**Excerpt to read:**
◆ ◆ ◆ ◆ ◆

And one thing that ties a lot of the jobs together is all of it is like kind of like really being in humanity and like Working with humans but like you're still like kind of this NPC in a way, where people are just doing life around you right and you're just like a Moment in their day.

Empress Trash:

Yeah but, like you see, your whole day is seeing thousands of those moments and so it's like I felt like it really helped inform me just about, like like humans In general, especially cab driving and being a barista, oh yeah, and the motel like those three like really stick out to me. It's like I've saw so many different parts of humanity and like didn't have to get Actively involved in it but, just getting to see the stories.

Empress Trash:

So sure, yeah, that's crazy, yeah yeah, and I mean I've worked tech too, like I said, and I've worked in our archives. I've worked, like I mean I've my resume is insane because, like, generally, I would keep a job about a year, maybe two years, because I was at a certain point I'm like well, I've learned everything. I came with this job time to move on.

Empress Trash:

I'm just one of those people. So and like out for a while I felt like really like damn. Like I really have a hard time working for people. But Enough people said to me is like no, you're just being an artist. Like you're just like this is what artists do. Like they don't, they can't do the nine to five. They can't like like it's okay, you wanna keep experiencing new things. Like people like kept saying that to me Equally, like some people being like damn, you can't keep a job. But I tried to listen to the positive story of what I was doing.

NorCal Guy:

So yeah, so if you were an animal, what would you be?

Empress Trash:

and why, why, and that's why I love all animals. Today, today, today. Okay, I'm gonna go with the first one that came into my head because I've been obsessing, and that's a worm. All right all right, because they have taste buds all over their body and I keep thinking about that since I learned that, and I wanna know what it's like to like. What does soil taste like to a worm? Like it has to taste good because you're in it all the time or does it taste horrible.

Empress Trash:

So I've been thinking about that like way too much. So the first thing that came into my head is I'd be a worm, just so I could answer all those questions about being a worm. But is it because I wanna?

NorCal Guy:

be a worm? Not really, it's just my intrusive thought.

Empress Trash:

All right, all right, yeah, today. Animal of the day.

NorCal Guy:

Yeah, yeah, all right, that's fair. Moving on from talking about tasting, what is your favorite food.

Empress Trash:

A pizza, because it can be like any food, that's true.

NorCal Guy:

you can like put almost anything on it.

Empress Trash:

Yeah, I've had pizza like normal pizza. I've had like Asian style pizza where it's like I had like a crab and goon pizza once. I've had like macaroni cheese pizza here, like taco pizza here they have like even like it's like a mix of like American and European style pizza here in Mexico. So it's like even more different pizzas, like there's pears on pizza with like gorgonzola, like fancy stuff and I'm like yeah, so I just I think pizza can be like any food and it's the perfect food.

◆ ◆ ◆ ◆ ◆

**Skeletal landmark data:**
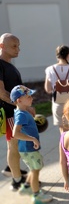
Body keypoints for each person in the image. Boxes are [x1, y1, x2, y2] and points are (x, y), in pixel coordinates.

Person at [10, 85, 53, 203]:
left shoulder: (22, 111)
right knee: (35, 170)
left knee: (34, 168)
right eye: (28, 97)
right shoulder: (21, 115)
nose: (31, 99)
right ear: (19, 100)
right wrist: (33, 139)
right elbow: (15, 133)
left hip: (28, 148)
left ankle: (27, 187)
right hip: (28, 148)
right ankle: (36, 195)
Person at [0, 33, 32, 191]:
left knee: (17, 145)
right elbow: (1, 93)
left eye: (18, 46)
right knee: (14, 145)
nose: (18, 49)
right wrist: (21, 105)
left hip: (16, 111)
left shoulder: (10, 65)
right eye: (14, 46)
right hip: (10, 112)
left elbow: (17, 89)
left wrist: (28, 104)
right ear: (2, 46)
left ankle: (11, 170)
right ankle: (17, 180)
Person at [44, 45, 69, 133]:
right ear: (68, 55)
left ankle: (64, 146)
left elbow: (48, 89)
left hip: (57, 102)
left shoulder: (50, 69)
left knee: (63, 132)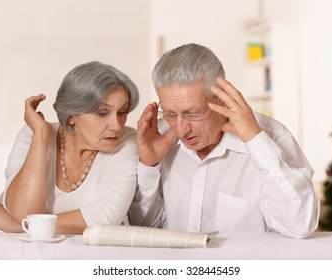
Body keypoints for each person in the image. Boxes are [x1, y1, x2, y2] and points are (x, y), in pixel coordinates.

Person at [128, 43, 320, 238]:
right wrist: (148, 166)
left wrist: (256, 142)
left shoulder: (272, 136)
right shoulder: (158, 137)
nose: (181, 129)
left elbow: (300, 226)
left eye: (193, 113)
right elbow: (145, 229)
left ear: (221, 99)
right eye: (170, 113)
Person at [0, 61, 140, 234]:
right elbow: (20, 212)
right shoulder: (33, 134)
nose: (117, 126)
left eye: (122, 112)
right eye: (102, 113)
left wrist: (23, 227)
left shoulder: (126, 141)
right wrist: (41, 136)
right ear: (72, 114)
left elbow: (106, 217)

◆ ◆ ◆ ◆ ◆

**Instructions:**
1: In the interview transcript, what fact about worms keeps coming back to mind?
2: Quote the stretch of the interview transcript from "Yeah, I've had" through "the perfect food.".
3: Continue the interview transcript from the point where it stops.
This data has nothing to do with the interview transcript.

**Response list:**
1: Worms have taste buds all over their body.

2:
Yeah, I've had pizza like normal pizza. I've had like Asian style pizza where it's like I had like a crab and goon pizza once. I've had like macaroni cheese pizza here, like taco pizza here they have like even like it's like a mix of like American and European style pizza here in Mexico. So it's like even more different pizzas, like there's pears on pizza with like gorgonzola, like fancy stuff and I'm like yeah, so I just I think pizza can be like any food and it's the perfect food.

3:
NorCal Guy:

True, I've had some good Like you'd be like what, but it's like oh, that's actually is good.

Empress Trash:

Yeah.

NorCal Guy:

What is the best piece of advice you have been given, or do you have a motto that you like kind of live by?

Empress Trash:

I mean people like to give me advice all the time because it seems like I don't know what I'm doing. It's just true. In some ways I always like I the first, I'm just gonna go with the first thing I think of. Again, I'm not gonna overthink it, but like my great grandma is one of the best people, was one of the best people in my life and she like, cause I'm like my, I'm the oldest of the oldest, so like I had the privilege of knowing her for like 10 years of my life. Like, and she took care of me Like a lot of times. Like when none of my other family wanted me around, like they always kind of dumped me with her. She was like in a wheelchair but like and so she was kind of like oh, the burden, and I was kind of the burden when we got thrown together a lot, but she was like one of the most like stable people in my life.

Empress Trash:

And like she just loved me endlessly. And she like would tell me so many things. And but the one that keeps coming up is cause people are like, oh, should I buy this, should I buy that? And my great grandma used to cause she survived the depression she had, like she was in a, she was married to, like a fisherman in Lake Superior, like she was never a rich woman. She always was like kind of living that, like right at poverty, if not in poverty life.

Empress Trash:

And she would say to me, like you know, always like, don't worry about money. Like it, they're always making more money, they're always making it more, they're always printing more. But she would be like, make sure, though, to always invest in what's between you and the ground, because you can't stop gravity, like no matter how much you want to Like. And I think about it like I mean, people are just like, oh, what should I like buy? Like should I buy these new pair of shoes, or should I buy this, like you know, like a new bed? Or like you know, like people, just normal conversations, like it comes up so much Like her telling me like they're always printing more money.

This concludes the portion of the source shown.